*** SUPPLIED TEXT ***
What can move the needle, however, are athletes. But instead of tapping one iconic figure to lead the charge, organizers like Blaustein are hoping to build a whole movement of engaged sports figures. Milwaukee Brewers pitcher Brent Suter, for example, is a member of the EcoAthletes’ advisory board and cofounded the Sidelining Carbon initiative to help teams calculate and offset emissions associated with their travel. He has appeared in videos advocating for carbon-pricing policies like the proposed Energy Innovation and Carbon Dividend Act.*
Garry Gilliam, former defensive tackle for the Seattle Seahawks, joined EcoAthletes to learn how to maximize his own impact. He recently launched a sustainable real estate firm with big plans to turn abandoned buildings into zero-emissions, mixed-use developments. And throughout his football career, he has tried to educate his teammates about the merits of going vegan and transitioning to renewable energy. “I remember players and coaches looking at me like, ‘Why do you even care? We’re just here to play football,’” Gilliam says.
The hope is that, through monthly Zoom meetings and online workshops, athletes like him can connect and inspire one another, pooling their collective platforms to keep the climate conversation front and center in the sports world.
“It’s pretty dope to hop on our community calls and see people from Australia and China and from all around the world,” Gilliam says. “They’re so far ahead of me. They’re doing legit legislative work.”
With more than 1 million followers across Twitter, Instagram, YouTube and Facebook, DiGuilian already has a huge platform, which she often uses to endorse policies like the Great American Outdoors Act, a recently passed law that will double federal funding for land conservation and maintenance. This fall, she directed her fans to MakeADamnPlan.org, Protect Our Winter’s online voter tool.
*** ENTRIES SHOWN ***
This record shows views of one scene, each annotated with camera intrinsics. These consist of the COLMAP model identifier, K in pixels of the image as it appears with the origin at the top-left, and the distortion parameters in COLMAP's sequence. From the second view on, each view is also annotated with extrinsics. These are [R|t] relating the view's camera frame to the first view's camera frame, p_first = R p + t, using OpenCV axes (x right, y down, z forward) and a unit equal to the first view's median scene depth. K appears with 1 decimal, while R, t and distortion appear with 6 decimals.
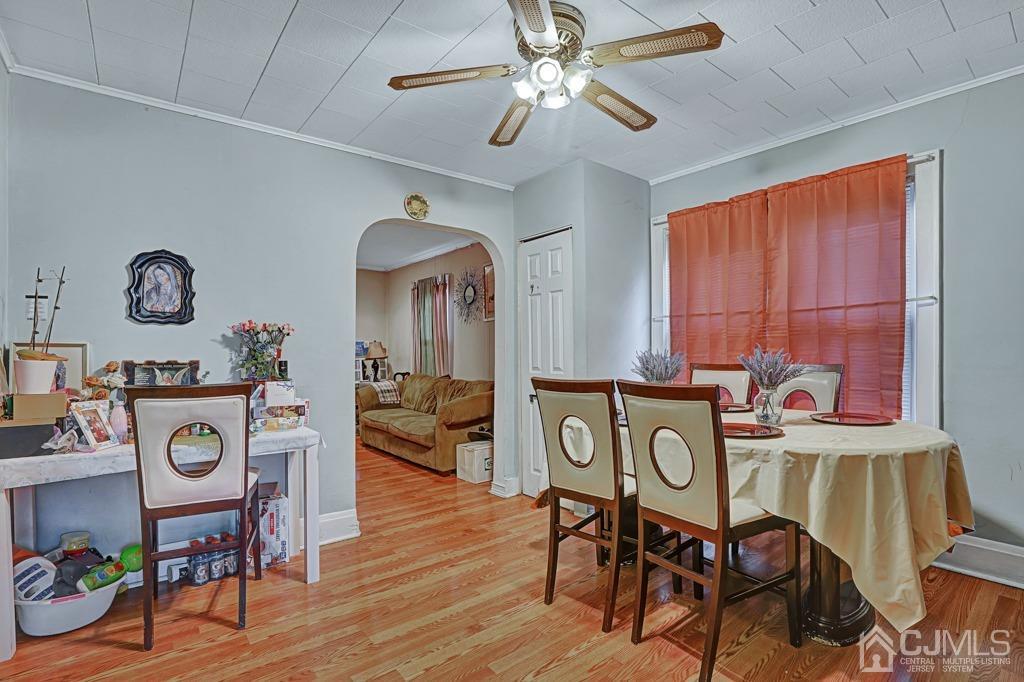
lens RADIAL K [[488.1, 0, 517.7], [0, 488.1, 343.4], [0, 0, 1]] dist [-0.069815, 0.021233]
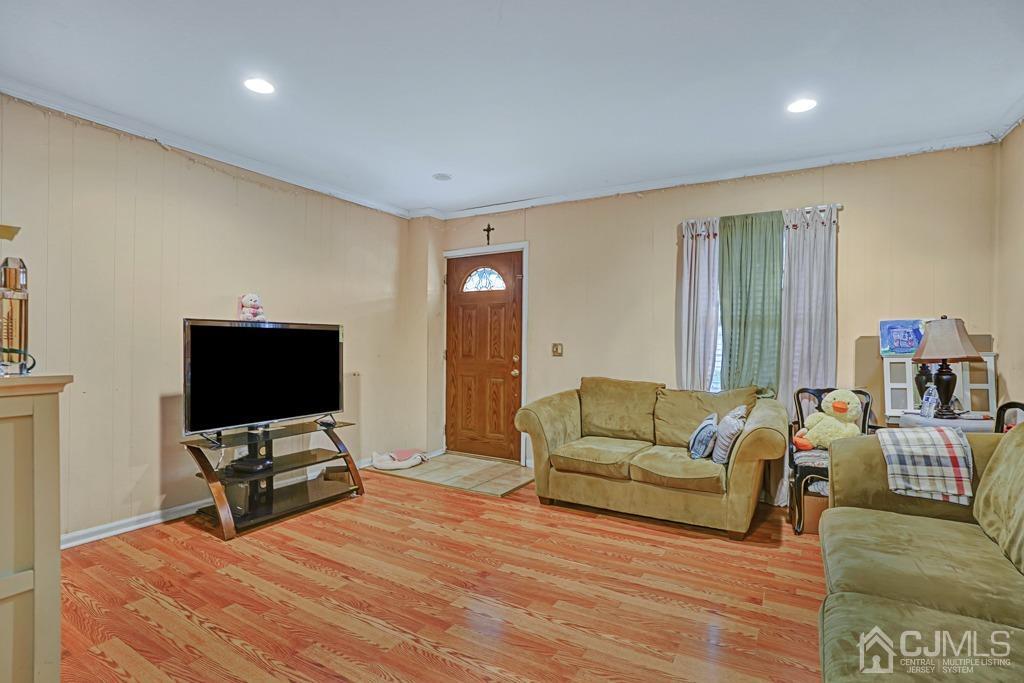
lens RADIAL K [[488.1, 0, 517.7], [0, 488.1, 343.9], [0, 0, 1]] dist [-0.069815, 0.021233]
pose [[0.360840, 0.013270, -0.932533, -0.070524], [0.004380, 0.999864, 0.015923, 0.011959], [0.932617, -0.009830, 0.360733, 0.631988]]
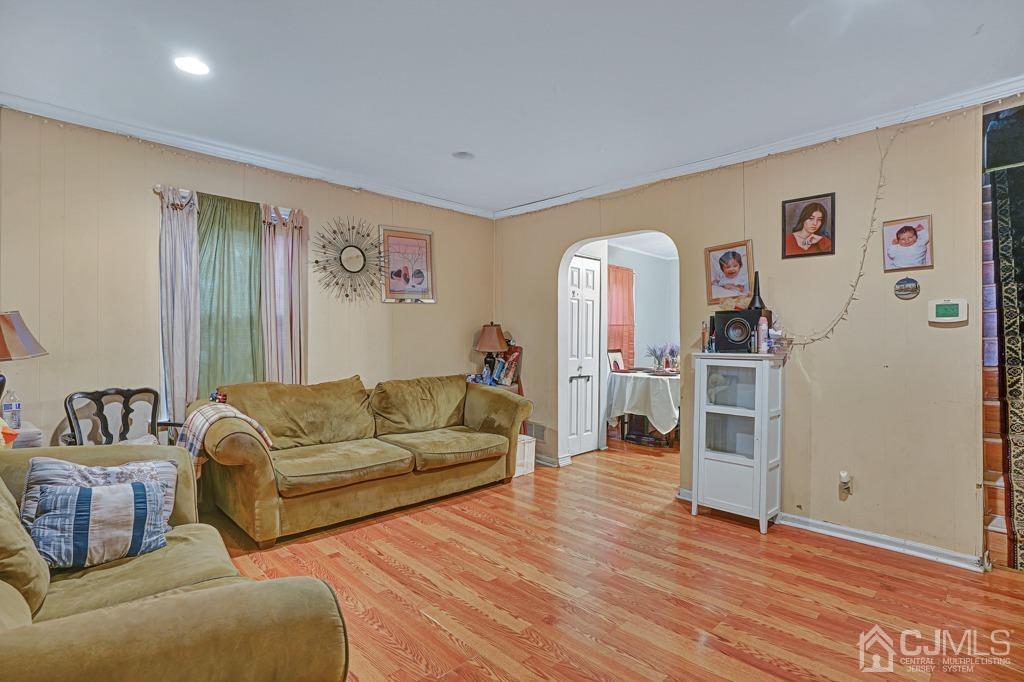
lens RADIAL K [[488.1, 0, 517.7], [0, 488.1, 343.4], [0, 0, 1]] dist [-0.069815, 0.021233]
pose [[-0.114103, 0.008575, 0.993432, -0.771996], [-0.015792, 0.999821, -0.010444, 0.021685], [-0.993343, -0.016879, -0.113948, 0.809799]]
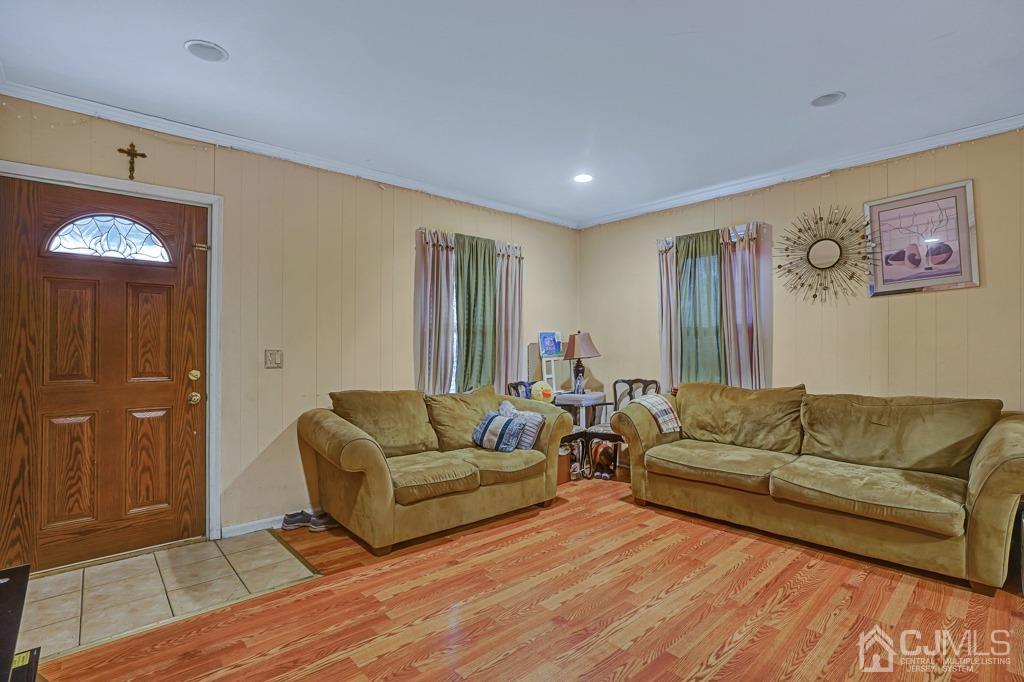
lens RADIAL K [[488.1, 0, 517.7], [0, 488.1, 343.4], [0, 0, 1]] dist [-0.069815, 0.021233]
pose [[0.997782, 0.006404, 0.066256, -0.499826], [-0.006594, 0.999975, 0.002656, 0.012367], [-0.066237, -0.003087, 0.997799, 0.414357]]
***
■ WHAT TO DO
Continue the text on athletes' climate advocacy from the point where it ends.

■ RESULT OF THIS TASK
“In order to continue to be able to access places like Joshua Tree or Yosemite, we need to be willing to speak out for the future of the outdoors,” DiGuilian wrote in an Instagram post in October. “The places we love to climb and find our solace are under threat from the effects of climate change and fossil-fuel-industry-backed legislation. The only way to protect them is to vote for politicians who will champion, or at least vote for, policies that will slow global warming and protect public lands.”
DiGiulian has received her fair share of criticism. “I still get comments on my feed like, ‘Stick to climbing, that’s what you’re good at,’” she says. “Or, ‘Climb under a rock, you don’t deserve to be heard.’”
According to Gilliam, it’s exactly that criticism that has held other athletes back from speaking their minds. But he’s been encouraged by Colin Kaepernick and other players who, despite the pushback they’ve shouldered, haven’t backed down.
“Athletes are conditioned to think that we can’t use our platforms to express our beliefs, but that’s not the case,” he says. “We are members of this society and are entitled to influence it. If more players are willing to take a stand, and leagues encourage it, then others will realize they don’t just have to ‘shut up and dribble.’” (That’s a reference to the now infamous words of Fox News anchor Laura Ingraham, who blasted LeBron James for criticizing President Trump in a 2018 interview.)
For DiGiulian, the positive feedback far outweighs the negative. And seeing her corporate sponsors, like Adidas, shift to more sustainable practices makes her think that athletes like her are already making a difference.
“I have the privilege to work and thrive within my sport, in the natural places that I love to be,” DiGiulian says. “And as a part of that, I have a responsibility to be using my platform to speak for my values.”